Candy-Gram….

Last weekend, we went away with some friends on a beach vacation.

Everyone arrived at the beach eager to swim, except me, that’s for crazy people who think sharks are too smart to bite us. We were geared up to relax on the sand, catch up on some reading (anyone who hasn’t yet read 50 Shades because they’re afraid their kids might find out) and load up on some Vitamin D.

As we planted ourselves, we noticed the Lifeguard casually enjoying an apple from his perch, lots of families playing in the waves and oh, almost forgot, there were two flags waving from the back of his chair (this information will be crucial for later). One seemingly non-threatening purple flag and one whimsical yellow one.

The Lifeguard continued to eat his snack, some of our gang ran to frolic in the water, I whispered things like, “Goodbye friends.
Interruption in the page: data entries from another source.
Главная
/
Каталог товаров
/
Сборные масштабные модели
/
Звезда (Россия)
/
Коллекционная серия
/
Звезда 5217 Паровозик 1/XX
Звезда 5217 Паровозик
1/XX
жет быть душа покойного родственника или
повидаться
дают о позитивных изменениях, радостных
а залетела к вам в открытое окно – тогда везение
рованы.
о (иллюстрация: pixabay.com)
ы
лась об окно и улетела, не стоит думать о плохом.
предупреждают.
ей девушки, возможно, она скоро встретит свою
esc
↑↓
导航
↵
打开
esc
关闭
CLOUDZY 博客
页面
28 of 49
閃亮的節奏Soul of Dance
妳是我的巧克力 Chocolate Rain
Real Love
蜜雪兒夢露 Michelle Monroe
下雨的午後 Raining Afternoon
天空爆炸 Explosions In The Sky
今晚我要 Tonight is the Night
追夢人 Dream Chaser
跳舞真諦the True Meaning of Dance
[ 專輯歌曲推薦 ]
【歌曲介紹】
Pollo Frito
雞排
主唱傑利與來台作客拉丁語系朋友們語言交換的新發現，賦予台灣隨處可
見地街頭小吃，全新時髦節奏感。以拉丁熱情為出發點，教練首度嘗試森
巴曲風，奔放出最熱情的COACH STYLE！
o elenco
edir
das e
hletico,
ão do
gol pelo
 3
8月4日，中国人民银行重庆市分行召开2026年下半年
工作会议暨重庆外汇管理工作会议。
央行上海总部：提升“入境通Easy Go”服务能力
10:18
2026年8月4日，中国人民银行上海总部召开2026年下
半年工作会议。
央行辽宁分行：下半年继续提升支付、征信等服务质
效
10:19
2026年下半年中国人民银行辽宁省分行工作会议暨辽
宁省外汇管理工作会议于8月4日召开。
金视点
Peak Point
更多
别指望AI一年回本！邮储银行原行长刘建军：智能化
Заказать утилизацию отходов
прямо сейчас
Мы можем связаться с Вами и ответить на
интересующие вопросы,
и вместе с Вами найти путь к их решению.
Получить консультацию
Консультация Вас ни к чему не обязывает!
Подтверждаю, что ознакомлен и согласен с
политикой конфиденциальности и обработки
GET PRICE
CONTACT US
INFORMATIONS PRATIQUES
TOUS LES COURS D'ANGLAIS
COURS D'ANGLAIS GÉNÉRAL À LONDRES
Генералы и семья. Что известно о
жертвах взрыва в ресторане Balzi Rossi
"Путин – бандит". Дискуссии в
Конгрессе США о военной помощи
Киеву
It was nice knowing you. May I have that black cashmere sweater-vest?” my mantra anytime I see people I love moments from being swallowed whole by JAWS.

At least twice, I was involved in conversations where someone asked, “I wonder what  those flags waving from the back of the Lifeguard’s chair mean?” We would quickly conclude they probably represented a professional team’s colours or that apples are now in season.
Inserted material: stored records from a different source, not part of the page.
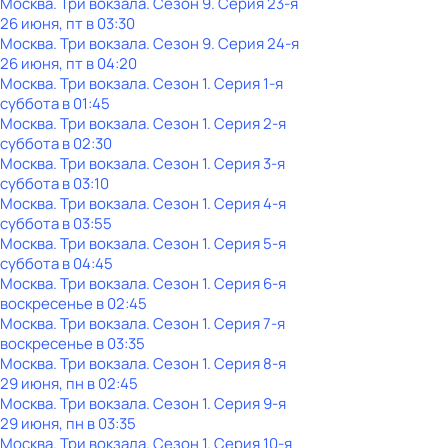
Москва. Три вокзала
. Сезон 9
. Серия 23-я
26 июня, пт в 03:30
Москва. Три вокзала
. Сезон 9
. Серия 24-я
26 июня, пт в 04:20
Москва. Три вокзала
. Сезон 1
. Серия 1-я
суббота
в
01:45
Москва. Три вокзала
. Сезон 1
. Серия 2-я
суббота
в
02:30
Москва. Три вокзала
. Сезон 1
. Серия 3-я
суббота
в
03:10
Москва. Три вокзала
. Сезон 1
. Серия 4-я
суббота
в
03:55
Москва. Три вокзала
. Сезон 1
. Серия 5-я
суббота
в
04:45
Москва. Три вокзала
. Сезон 1
. Серия 6-я
воскресенье
в
02:45
Москва. Три вокзала
. Сезон 1
. Серия 7-я
воскресенье
в
03:35
Москва. Три вокзала
. Сезон 1
. Серия 8-я
29 июня, пн в 02:45
Москва. Три вокзала
. Сезон 1
. Серия 9-я
29 июня, пн в 03:35
Москва. Три вокзала
. Сезон 1
. Серия 10-я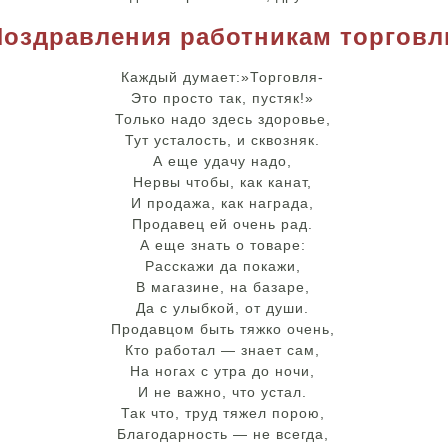
Поздравления работникам торговл
Каждый думает:»Торговля-
Это просто так, пустяк!»
Только надо здесь здоровье,
Тут усталость, и сквозняк.
А еще удачу надо,
Нервы чтобы, как канат,
И продажа, как награда,
Продавец ей очень рад.
А еще знать о товаре:
Расскажи да покажи,
В магазине, на базаре,
Да с улыбкой, от души.
Продавцом быть тяжко очень,
Кто работал — знает сам,
На ногах с утра до ночи,
И не важно, что устал.
Так что, труд тяжел порою,
Благодарность — не всегда,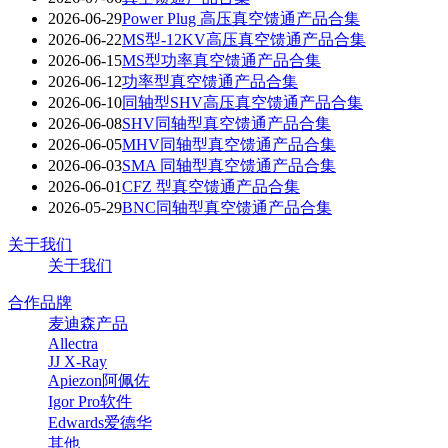
2026-06-29
Power Plug 高压真空馈通产品合集
2026-06-22
MS型-12KV高压真空馈通产品合集
2026-06-15
MS型功率真空馈通产品合集
2026-06-12
功率型真空馈通产品合集
2026-06-10
同轴型SHV高压真空馈通产品合集
2026-06-08
SHV同轴型真空馈通产品合集
2026-06-05
MHV同轴型真空馈通产品合集
2026-06-03
SMA 同轴型真空馈通产品合集
2026-06-01
CFZ 型真空馈通产品合集
2026-05-29
BNC同轴型真空馈通产品合集
关于我们
关于我们
合作品牌
麦迪森产品
Allectra
JJ X-Ray
Apiezon阿佩佐
Igor Pro软件
Edwards爱德华
其他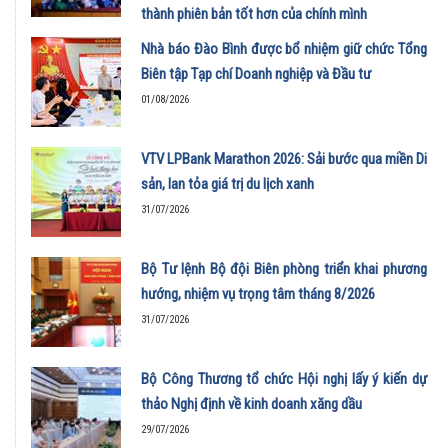
thành phiên bản tốt hơn của chính mình
01/08/2026
Nhà báo Đào Bình được bổ nhiệm giữ chức Tổng
Biên tập Tạp chí Doanh nghiệp và Đầu tư
01/08/2026
VTV LPBank Marathon 2026: Sải bước qua miền Di
sản, lan tỏa giá trị du lịch xanh
31/07/2026
Bộ Tư lệnh Bộ đội Biên phòng triển khai phương
hướng, nhiệm vụ trọng tâm tháng 8/2026
31/07/2026
Bộ Công Thương tổ chức Hội nghị lấy ý kiến dự
thảo Nghị định về kinh doanh xăng dầu
29/07/2026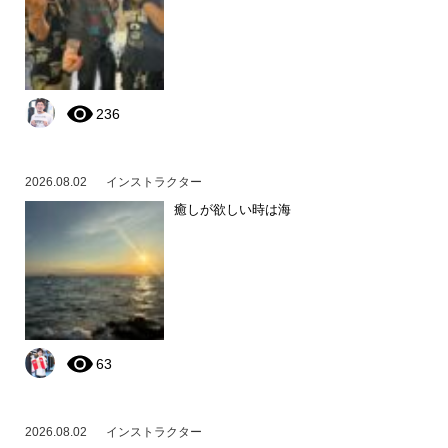
236
2026.08.02
インストラクター
癒しが欲しい時は海
63
2026.08.02
インストラクター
After Greg’s second swim, his curiosity got the better of him and he wandered over to the Lifeguard to inquire about the purple and yellow flags.
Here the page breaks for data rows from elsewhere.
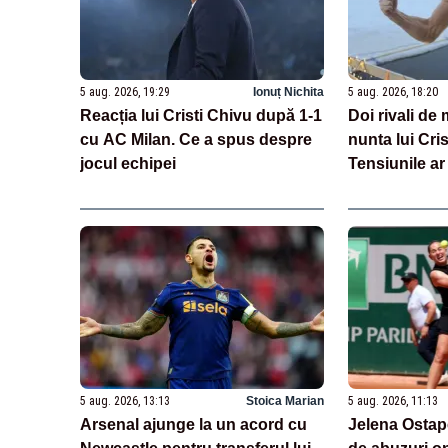
5 aug. 2026, 19:29
Ionuț Nichita
5 aug. 2026, 18:20
Reacția lui Cristi Chivu după 1-1
Doi rivali de m
cu AC Milan. Ce a spus despre
nunta lui Cri
jocul echipei
Tensiunile a
5 aug. 2026, 13:13
Stoica Marian
5 aug. 2026, 11:13
Arsenal ajunge la un acord cu
Jelena Ostape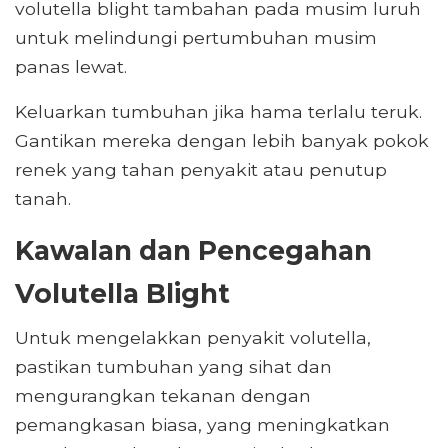
volutella blight tambahan pada musim luruh
untuk melindungi pertumbuhan musim
panas lewat.
Keluarkan tumbuhan jika hama terlalu teruk.
Gantikan mereka dengan lebih banyak pokok
renek yang tahan penyakit atau penutup
tanah.
Kawalan dan Pencegahan
Volutella Blight
Untuk mengelakkan penyakit volutella,
pastikan tumbuhan yang sihat dan
mengurangkan tekanan dengan
pemangkasan biasa, yang meningkatkan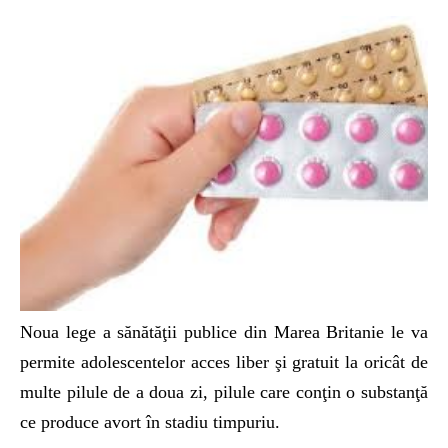
Noua lege a sănătăţii publice din Marea Britanie le va
permite adolescentelor acces liber şi gratuit la oricât de
multe pilule de a doua zi, pilule care conţin o substanţă
ce produce avort în stadiu timpuriu.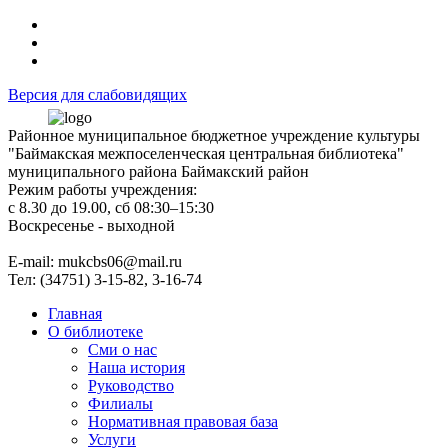
Версия для слабовидящих
Районное муниципальное бюджетное учреждение культуры
"Баймакская межпоселенческая центральная библиотека"
муниципального района Баймакский район
Режим работы учреждения:
с 8.30 до 19.00, сб 08:30–15:30
Воскресенье - выходной
Е-mail: mukcbs06@mail.ru
Тел: (34751) 3-15-82, 3-16-74
Главная
О библиотеке
Сми о нас
Наша история
Руководство
Филиалы
Нормативная правовая база
Услуги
“The purple flag means there is predatory marine life in the water.” I can’t recall what the yellow one meant what with my fainting.

Thankfully, our friends were safe and one of the couples headed down the beach for a stroll.

Another friend and I decided we would catch up to them. I grabbed the camera in case there was an interesting shell worthy of a photo or maybe I would write something hilarious in the sand with the sharp end of a stick and frame it next to my extra wide, bare foot print.

We both noticed a crowd forming around something about 100m away. I’m guessing 100m because when I started into my full sprint, it felt like I was in a race at school. The difference was, this time I was Baywatching it down the beach in a bathing suit asking myself if there was anything faster than the speed of jiggle? It turns out, there isn’t, but that is high on my list of superpowers should I ever be granted one.

Thankfully, nobody cared about my sandy stumble because they were all surrounding something at the water’s edge.

In my mind, I was pretty sure (50/50) that it was the dolphin, Winter, from the movie Dolphin Tale.

Wrong.

It was the shark who ate Winter’s family after the movie was filmed and it was alive.

Some too-crazy-to-be-alive guys out fishing, lured a shark to near the shore where kids were making sand castles, Lifeguards were eating apples and the shark-fearing community (of which I am a voting member) wandered around thinking purple and yellow flags meant we should all root for the Rams and sharpen our fruit peelers.

The shark was angry (duh) and very much alive though after I watched several people sit on his (all sharks are boys) back to take pictures, I thought he might be dehydrating.

The same people who caught the shark, who made him very angry, who set him up to go back into the ocean to tell all of his buddies, the deal is off, humans are back on the table, released him back into the water as though they were heroes who had saved him from….oh right….THEM.

I didn’t want to watch the shark die on the beach but I didn’t feel very good (mostly dehydrated from the dry heaving in my mouth from terror) about watching his release.

I busied myself designing a new flag with a picture of a shark’s tooth, dripping with human blood and made it the size of a Carnival cruise ship to be hung should this situation ever present itself again.

Next vacation–the bat caves of Transylvania.